Introduction: Cornelia de Lange Syndrome (CDLS) a relatively uncommon genetic disorder diagnosed mainly by clinical features: distinctive facial features, developmental delay, hirsutism, mental retardation and structural abnormalities. Most cases are due to spontaneous mutations (NIPBL on chromosome 5, SMC1A on X chromosome, and SMC3 on chromosome 10). Short stature in CDLS is due to GH deficiency and resistance.
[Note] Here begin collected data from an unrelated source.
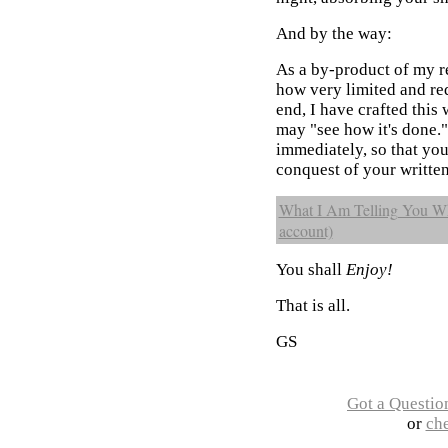
And by the way:
As a by-product of my r
how very limited and red
end, I have crafted this 
may "see how it's done."
immediately, so that yo
conquest of your written
What I Am Telling You Whe
account)
You shall
Enjoy!
That is all.
GS
Got a Questio
or
ch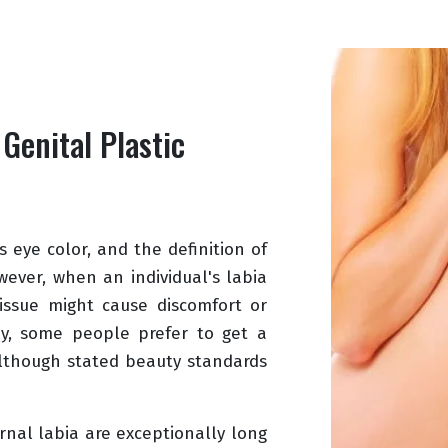
 Genital Plastic
 eye color, and the definition of
wever, when an individual's labia
tissue might cause discomfort or
ly, some people prefer to get a
although stated beauty standards
nal labia are exceptionally long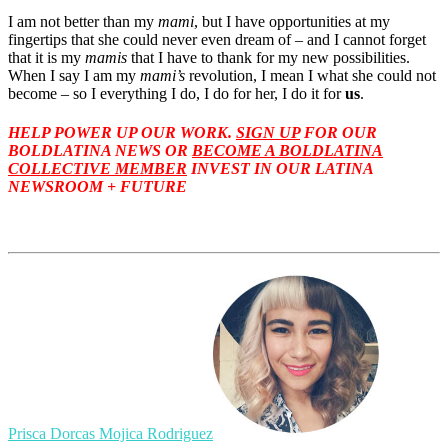
I am not better than my
mami
, but I have opportunities at my
fingertips that she could never even dream of – and I cannot forget
that it is my
mamis
that I have to thank for my new possibilities.
When I say I am my
mami’s
revolution, I mean I what she could not
become – so I everything I do, I do for her, I do it for
us
.
HELP POWER UP OUR WORK.
SIGN UP
FOR OUR
BOLDLATINA NEWS
OR
BECOME A BOLDLATINA
COLLECTIVE MEMBER
INVEST IN OUR LATINA
NEWSROOM + FUTURE
Prisca Dorcas Mojica Rodriguez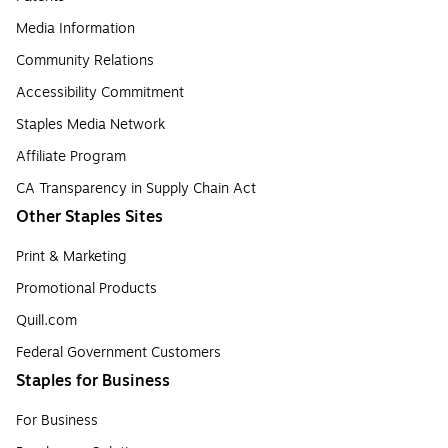
Media Information
Community Relations
Accessibility Commitment
Staples Media Network
Affiliate Program
CA Transparency in Supply Chain Act
Other Staples Sites
Print & Marketing
Promotional Products
Quill.com
Federal Government Customers
Staples for Business
For Business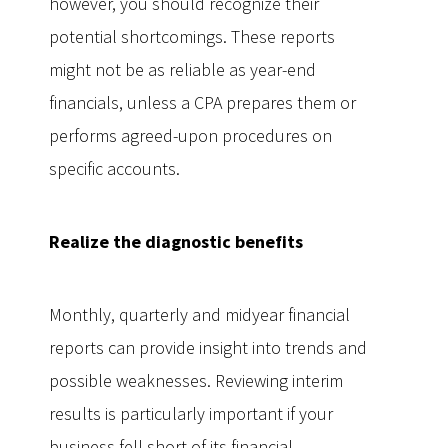
however, you should recognize their
potential shortcomings. These reports
might not be as reliable as year-end
financials, unless a CPA prepares them or
performs agreed-upon procedures on
specific accounts.
Realize the diagnostic benefits
Monthly, quarterly and midyear financial
reports can provide insight into trends and
possible weaknesses. Reviewing interim
results is particularly important if your
business fell short of its financial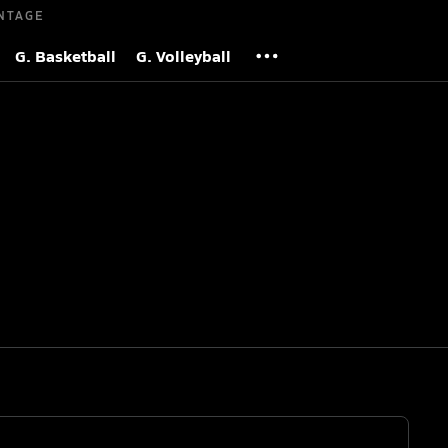
NTAGE
G. Basketball
G. Volleyball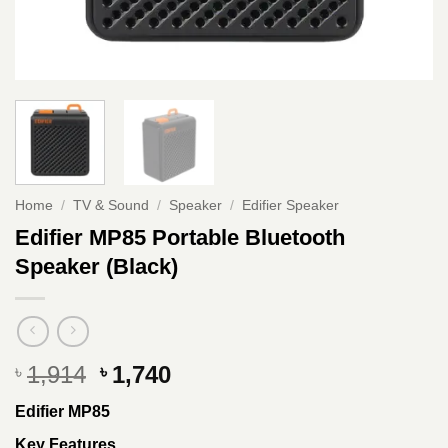
Home
/
TV & Sound
/
Speaker
/
Edifier Speaker
Edifier MP85 Portable Bluetooth
Speaker (Black)
Original
Current
1,914
1,740
৳
৳
price
price
Edifier MP85
was:
is:
৳ 1,914.
৳ 1,740.
Key Features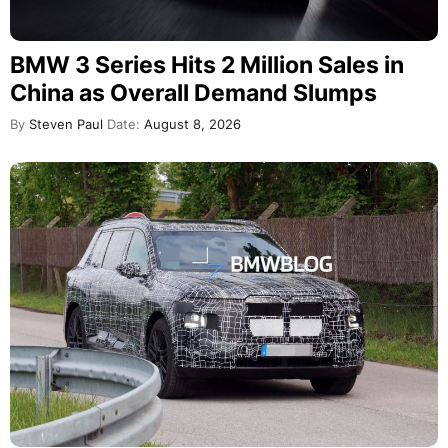
BMW 3 Series Hits 2 Million Sales in
China as Overall Demand Slumps
By
Steven Paul
Date:
August 8, 2026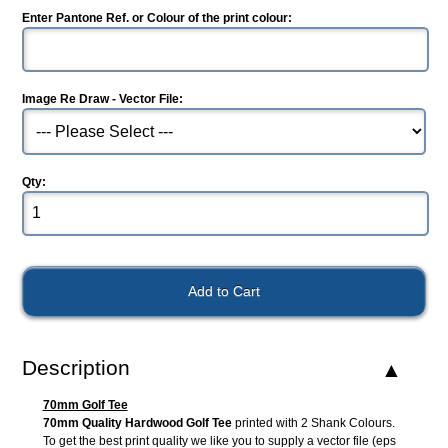
Enter Pantone Ref. or Colour of the print colour:
Image Re Draw - Vector File:
Qty:
Description
70mm Golf Tee
70mm Quality Hardwood Golf Tee
printed with 2 Shank Colours.
To get the best print quality we like you to supply a vector file (eps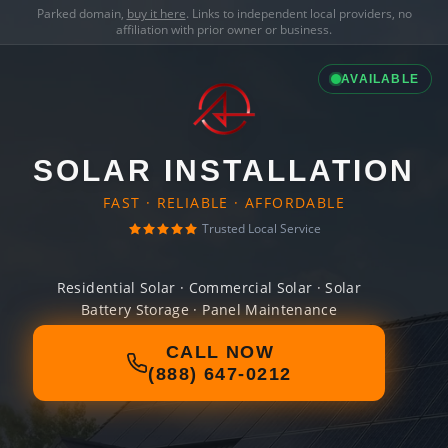
Parked domain,
buy it here
. Links to independent local providers, no
affiliation with prior owner or business.
AVAILABLE
SOLAR INSTALLATION
FAST · RELIABLE · AFFORDABLE
Trusted Local Service
Residential Solar · Commercial Solar · Solar
Battery Storage · Panel Maintenance
CALL NOW
(888) 647-0212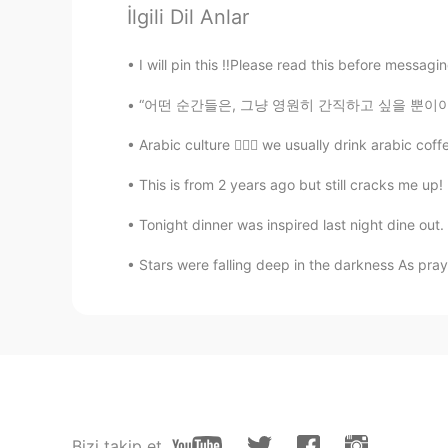
Thanks
İlgili Dil Anlar
Ms Omnia
I will pin this ‼️Please read this before messagin
AR
EN
“어떤 순간들은, 그냥 영원히 간직하고 싶을 뿐이야. 그러나 그 아름다움은 놓
❣️thank you
Arabic culture 🙆🏻‍♀️ we usually drink arabic c
This is from 2 years ago but still cracks me up!
Tonight dinner was inspired last night dine out.
Stars were falling deep in the darkness As praye
Bizi takip et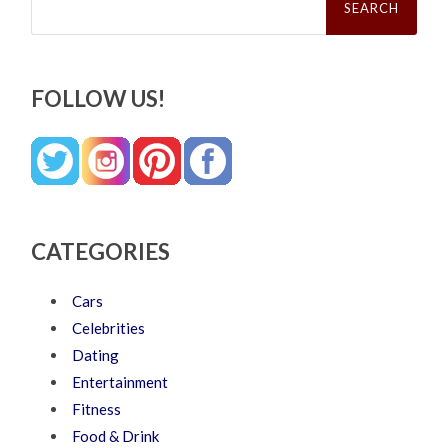
for:
FOLLOW US!
CATEGORIES
Cars
Celebrities
Dating
Entertainment
Fitness
Food & Drink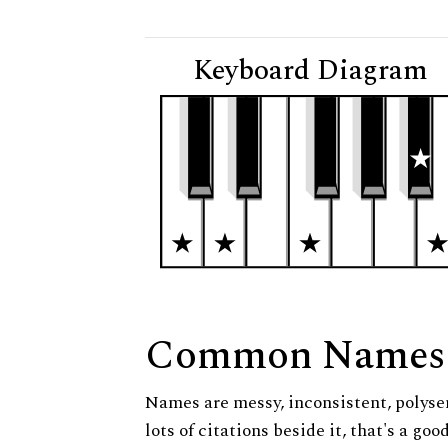
Keyboard Diagram
Common Names
Names are messy, inconsistent, polysem
lots of citations beside it, that's a go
Case report: We present a 9-year-old girl, B.A., which was addressed to the Endocrinology Department for growth retardation, with severe short stature (86 cm, −3 S.D.) and underweight (11.5 kg, −3 S.D.), delayed bone age (2 years), but normal GH profile. She was an only child of non-consanguineous marriage, naturally delivered on term, Apgar score of 8, small for gestational age (birth weight of 1850 g) and delays in milestones during development. Clinically diagnosed with Cornelia de Lange syndrome (CDLS) at the age of 3: low anterior hair line, bushy eyebrows meeting in mid-line, low set ears, maxillary hypoplasia, small hands, clinodactyly, and hypertrichosis. One year later, because of the stationary height, she was reevaluated for GH deficiency: GH was not stimulated (4.93 ng/ml), with low IGF1 (85.1 ng/ml, n: 49283) and GH therapy was started. After 5 years of treatment she gained 38 cm (7.5 cm/year of treatment, actual height 124 cm, −2.9 S.D.), with ameliorated bone age (7 years).
Conclusions: CDLS has been characterized by small gestational age, growth retardation, distinctive facial dimorphism, primordial short stature, psychomotor delay, behavioral problems. Patients suffering from CDLS have a normal puberty but without growth spurt (final stature is approximately 155 cm in men and 133 cm in women). Despite the bKIGS data which did not find an apropriate response at GH treatment at short term, our patient showed a satisfactory growth velocity, probably due to the associated GH deficiency.